[begin DOCUMENT SEGMENT]
Company's business as currently conducted does not involve the use or
development of, or engagement in, encryption technology, or other technology
whose development, commercialization or export is restricted under applicable
laws or regulations.
2.25 OFF BALANCE SHEET LIABILITIES.
Except for transactions, arrangements and other relationships otherwise
specifically identified in the Financial Statements, Section 2.25 of the Company
Schedule sets forth a true, complete and correct list, as of the date hereof, of
all transactions, arrangements and other relationships between and/or among
Company, any of its affiliates and any special purpose or limited purpose entity
beneficially owned by or formed at the direction of Company or any of its
affiliates.
2.26 FOREIGN CORRUPT PRACTICES ACT.
Neither Company, nor to the Knowledge of Company, any Subsidiary,
agent, employee or other person associated with or acting on behalf of Company
has, directly or indirectly, used any corporate funds for unlawful
contributions, gifts, entertainment or other unlawful expenses relating to
political activity, made any unlawful payment to foreign or domestic government
officials or employees or to foreign or domestic political parties or campaigns
from corporate funds, violated any provision of the Foreign Corrupt Practices
Act of 1977, as amended, or made any bribe, rebate, payoff, influence payment,
kickback or other similar unlawful payment.
2.27 ACCOUNTS RECEIVABLE.
[end DOCUMENT SEGMENT]
[begin DATA FOR THIS EXERCISE]
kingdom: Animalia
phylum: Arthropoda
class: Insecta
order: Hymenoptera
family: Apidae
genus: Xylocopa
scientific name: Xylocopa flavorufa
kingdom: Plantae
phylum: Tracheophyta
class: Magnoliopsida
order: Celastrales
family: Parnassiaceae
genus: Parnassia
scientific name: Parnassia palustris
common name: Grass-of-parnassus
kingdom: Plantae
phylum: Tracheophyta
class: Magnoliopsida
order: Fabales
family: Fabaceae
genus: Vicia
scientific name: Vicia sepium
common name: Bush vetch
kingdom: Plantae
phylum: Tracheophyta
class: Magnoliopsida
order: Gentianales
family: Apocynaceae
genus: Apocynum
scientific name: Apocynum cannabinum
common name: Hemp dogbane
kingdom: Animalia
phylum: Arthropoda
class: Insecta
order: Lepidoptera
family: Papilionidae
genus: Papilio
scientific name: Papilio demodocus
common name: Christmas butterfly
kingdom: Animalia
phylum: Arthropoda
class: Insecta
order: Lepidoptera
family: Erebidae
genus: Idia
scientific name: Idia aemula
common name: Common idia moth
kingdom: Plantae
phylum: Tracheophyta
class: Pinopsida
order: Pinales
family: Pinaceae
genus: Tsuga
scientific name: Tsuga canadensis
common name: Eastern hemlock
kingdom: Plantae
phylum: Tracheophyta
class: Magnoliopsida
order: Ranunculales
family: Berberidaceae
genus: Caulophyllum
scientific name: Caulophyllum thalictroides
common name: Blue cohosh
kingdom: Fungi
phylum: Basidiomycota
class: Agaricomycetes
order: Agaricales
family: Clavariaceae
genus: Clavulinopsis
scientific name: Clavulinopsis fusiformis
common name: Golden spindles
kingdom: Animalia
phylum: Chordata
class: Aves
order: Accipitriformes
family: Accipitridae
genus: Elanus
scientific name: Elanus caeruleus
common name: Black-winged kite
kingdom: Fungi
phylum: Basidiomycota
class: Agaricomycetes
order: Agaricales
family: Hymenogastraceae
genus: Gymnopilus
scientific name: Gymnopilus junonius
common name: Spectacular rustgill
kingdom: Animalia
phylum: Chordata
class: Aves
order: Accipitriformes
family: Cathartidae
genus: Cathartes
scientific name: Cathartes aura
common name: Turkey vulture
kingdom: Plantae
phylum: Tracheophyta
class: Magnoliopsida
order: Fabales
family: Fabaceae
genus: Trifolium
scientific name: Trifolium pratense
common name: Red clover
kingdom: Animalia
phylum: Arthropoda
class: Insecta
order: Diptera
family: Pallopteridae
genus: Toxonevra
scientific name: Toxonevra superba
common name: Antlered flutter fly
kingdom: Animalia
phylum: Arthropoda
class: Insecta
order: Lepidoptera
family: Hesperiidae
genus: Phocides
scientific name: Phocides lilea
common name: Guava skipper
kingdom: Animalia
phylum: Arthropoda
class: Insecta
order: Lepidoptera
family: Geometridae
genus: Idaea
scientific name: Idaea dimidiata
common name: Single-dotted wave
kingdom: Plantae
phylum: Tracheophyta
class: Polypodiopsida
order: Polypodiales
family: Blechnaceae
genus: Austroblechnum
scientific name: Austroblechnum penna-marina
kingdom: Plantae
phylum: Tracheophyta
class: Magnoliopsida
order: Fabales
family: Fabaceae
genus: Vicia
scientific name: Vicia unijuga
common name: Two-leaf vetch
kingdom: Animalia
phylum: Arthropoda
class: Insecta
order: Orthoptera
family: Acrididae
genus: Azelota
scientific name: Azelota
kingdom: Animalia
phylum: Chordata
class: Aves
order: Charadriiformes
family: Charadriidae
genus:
[end DATA FOR THIS EXERCISE]
THE TASKS:
A – Update the contract text, starting at the words "2.26 FOREIGN CORRUPT" and stopping after "similar unlawful payment.". Replace "corporate funds" with "company funds".
B – Copy out the rows exactly, starting at the line that contains "class: Polypodiopsida" and stopping after the line that contains "family: Acrididae".

EXPECTED RESPONSES:
A –
2.26 FOREIGN CORRUPT PRACTICES ACT.
Neither Company, nor to the Knowledge of Company, any Subsidiary,
agent, employee or other person associated with or acting on behalf of Company
has, directly or indirectly, used any company funds for unlawful
contributions, gifts, entertainment or other unlawful expenses relating to
political activity, made any unlawful payment to foreign or domestic government
officials or employees or to foreign or domestic political parties or campaigns
from company funds, violated any provision of the Foreign Corrupt Practices
Act of 1977, as amended, or made any bribe, rebate, payoff, influence payment,
kickback or other similar unlawful payment.

B –
class: Polypodiopsida
order: Polypodiales
family: Blechnaceae
genus: Austroblechnum
scientific name: Austroblechnum penna-marina
kingdom: Plantae
phylum: Tracheophyta
class: Magnoliopsida
order: Fabales
family: Fabaceae
genus: Vicia
scientific name: Vicia unijuga
common name: Two-leaf vetch
kingdom: Animalia
phylum: Arthropoda
class: Insecta
order: Orthoptera
family: Acrididae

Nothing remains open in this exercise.